Among the entries, which lines carry the string "value"? Copy every one.

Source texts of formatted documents
▼▼▼
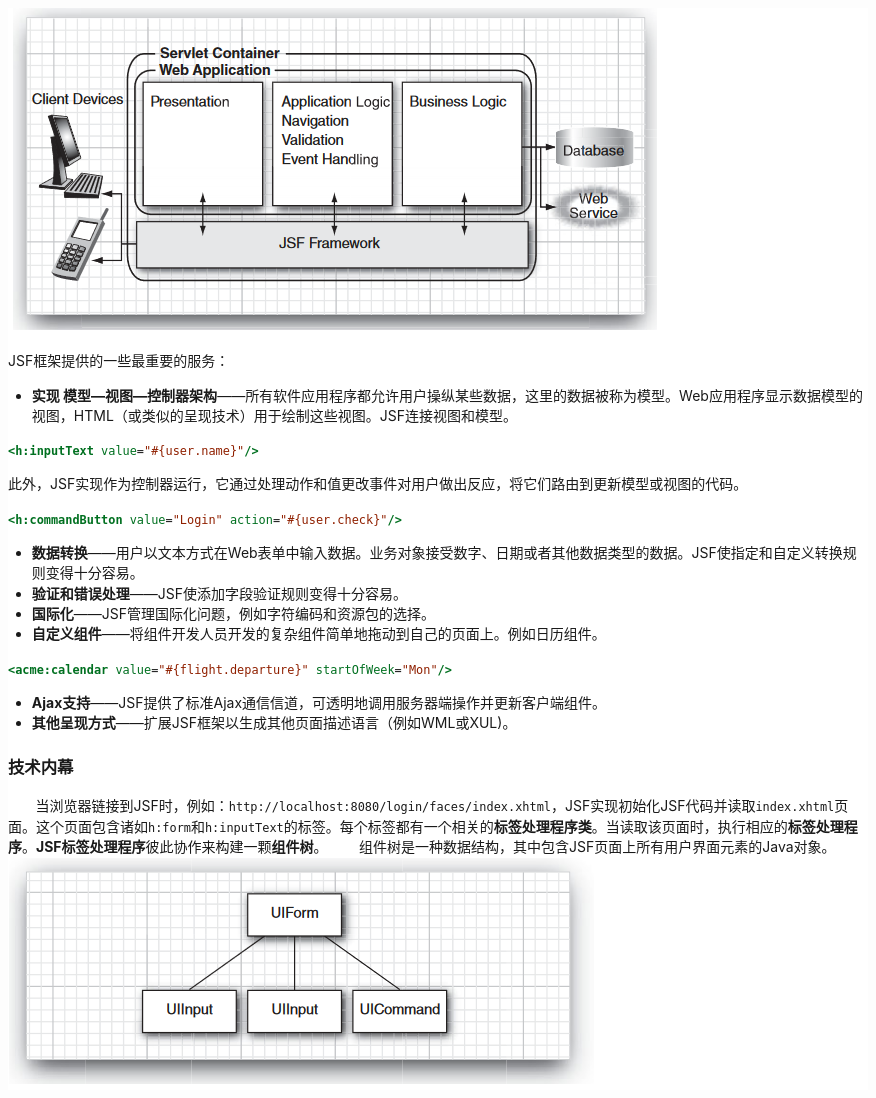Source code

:![](image/jsf/jsfFramework.png)

JSF框架提供的一些最重要的服务：

+ **实现 模型—视图—控制器架构**——所有软件应用程序都允许用户操纵某些数据，这里的数据被称为模型。Web应用程序显示数据模型的视图，HTML（或类似的呈现技术）用于绘制这些视图。JSF连接视图和模型。
```jsp
<h:inputText value="#{user.name}"/>
```
此外，JSF实现作为控制器运行，它通过处理动作和值更改事件对用户做出反应，将它们路由到更新模型或视图的代码。
```jsp
<h:commandButton value="Login" action="#{user.check}"/>
```
+ **数据转换**——用户以文本方式在Web表单中输入数据。业务对象接受数字、日期或者其他数据类型的数据。JSF使指定和自定义转换规则变得十分容易。
+ **验证和错误处理**——JSF使添加字段验证规则变得十分容易。
+ **国际化**——JSF管理国际化问题，例如字符编码和资源包的选择。
+ **自定义组件**——将组件开发人员开发的复杂组件简单地拖动到自己的页面上。例如日历组件。
```jsp
<acme:calendar value="#{flight.departure}" startOfWeek="Mon"/>
```
+ **Ajax支持**——JSF提供了标准Ajax通信信道，可透明地调用服务器端操作并更新客户端组件。
+ **其他呈现方式**——扩展JSF框架以生成其他页面描述语言（例如WML或XUL)。

### 技术内幕

&#160; &#160; &#160; &#160;当浏览器链接到JSF时，例如：`http://localhost:8080/login/faces/index.xhtml`，JSF实现初始化JSF代码并读取`index.xhtml`页面。这个页面包含诸如`h:form`和`h:inputText`的标签。每个标签都有一个相关的**标签处理程序类**。当读取该页面时，执行相应的**标签处理程序**。**JSF标签处理程序**彼此协作来构建一颗**组件树**。
&#160; &#160; &#160; &#160;组件树是一种数据结构，其中包含JSF页面上所有用户界面元素的Java对象。
![](image/jsf/componentTree.png)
▲▲▲
■ ANSWER TO THIS PROBLEM ■
<h:inputText value="#{user.name}"/>
<h:commandButton value="Login" action="#{user.check}"/>
<acme:calendar value="#{flight.departure}" startOfWeek="Mon"/>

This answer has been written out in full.